# PROMPT:
The answer must restate the records below word for word.
*** MATERIAL SUPPLIED Section Begins ***
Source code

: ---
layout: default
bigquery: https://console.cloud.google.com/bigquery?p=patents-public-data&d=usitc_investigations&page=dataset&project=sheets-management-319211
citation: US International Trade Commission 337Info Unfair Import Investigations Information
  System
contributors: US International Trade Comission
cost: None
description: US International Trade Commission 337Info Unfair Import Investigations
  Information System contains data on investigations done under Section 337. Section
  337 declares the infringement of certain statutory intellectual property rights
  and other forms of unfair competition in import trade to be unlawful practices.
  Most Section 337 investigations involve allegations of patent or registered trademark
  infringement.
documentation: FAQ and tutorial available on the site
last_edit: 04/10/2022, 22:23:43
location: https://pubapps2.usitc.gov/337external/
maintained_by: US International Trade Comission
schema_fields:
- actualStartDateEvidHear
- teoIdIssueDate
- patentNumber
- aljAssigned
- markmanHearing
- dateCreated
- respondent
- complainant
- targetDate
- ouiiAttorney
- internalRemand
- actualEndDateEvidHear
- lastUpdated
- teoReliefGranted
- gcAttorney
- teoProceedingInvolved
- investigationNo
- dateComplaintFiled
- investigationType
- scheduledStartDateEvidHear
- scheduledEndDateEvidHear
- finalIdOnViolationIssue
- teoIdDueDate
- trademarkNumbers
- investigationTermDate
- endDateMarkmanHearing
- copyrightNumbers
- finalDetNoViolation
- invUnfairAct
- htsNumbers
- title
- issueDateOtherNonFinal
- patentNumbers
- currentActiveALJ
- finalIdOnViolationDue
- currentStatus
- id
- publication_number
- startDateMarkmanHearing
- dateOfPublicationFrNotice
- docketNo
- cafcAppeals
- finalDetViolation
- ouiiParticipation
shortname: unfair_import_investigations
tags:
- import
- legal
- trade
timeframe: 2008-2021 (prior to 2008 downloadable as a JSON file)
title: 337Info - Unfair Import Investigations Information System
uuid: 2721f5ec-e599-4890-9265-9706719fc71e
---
*** MATERIAL SUPPLIED Section Ends ***
# EXERCISE SOLUTION:
Source code

: ---
layout: default
bigquery: https://console.cloud.google.com/bigquery?p=patents-public-data&d=usitc_investigations&page=dataset&project=sheets-management-319211
citation: US International Trade Commission 337Info Unfair Import Investigations Information
  System
contributors: US International Trade Comission
cost: None
description: US International Trade Commission 337Info Unfair Import Investigations
  Information System contains data on investigations done under Section 337. Section
  337 declares the infringement of certain statutory intellectual property rights
  and other forms of unfair competition in import trade to be unlawful practices.
  Most Section 337 investigations involve allegations of patent or registered trademark
  infringement.
documentation: FAQ and tutorial available on the site
last_edit: 04/10/2022, 22:23:43
location: https://pubapps2.usitc.gov/337external/
maintained_by: US International Trade Comission
schema_fields:
- actualStartDateEvidHear
- teoIdIssueDate
- patentNumber
- aljAssigned
- markmanHearing
- dateCreated
- respondent
- complainant
- targetDate
- ouiiAttorney
- internalRemand
- actualEndDateEvidHear
- lastUpdated
- teoReliefGranted
- gcAttorney
- teoProceedingInvolved
- investigationNo
- dateComplaintFiled
- investigationType
- scheduledStartDateEvidHear
- scheduledEndDateEvidHear
- finalIdOnViolationIssue
- teoIdDueDate
- trademarkNumbers
- investigationTermDate
- endDateMarkmanHearing
- copyrightNumbers
- finalDetNoViolation
- invUnfairAct
- htsNumbers
- title
- issueDateOtherNonFinal
- patentNumbers
- currentActiveALJ
- finalIdOnViolationDue
- currentStatus
- id
- publication_number
- startDateMarkmanHearing
- dateOfPublicationFrNotice
- docketNo
- cafcAppeals
- finalDetViolation
- ouiiParticipation
shortname: unfair_import_investigations
tags:
- import
- legal
- trade
timeframe: 2008-2021 (prior to 2008 downloadable as a JSON file)
title: 337Info - Unfair Import Investigations Information System
uuid: 2721f5ec-e599-4890-9265-9706719fc71e
---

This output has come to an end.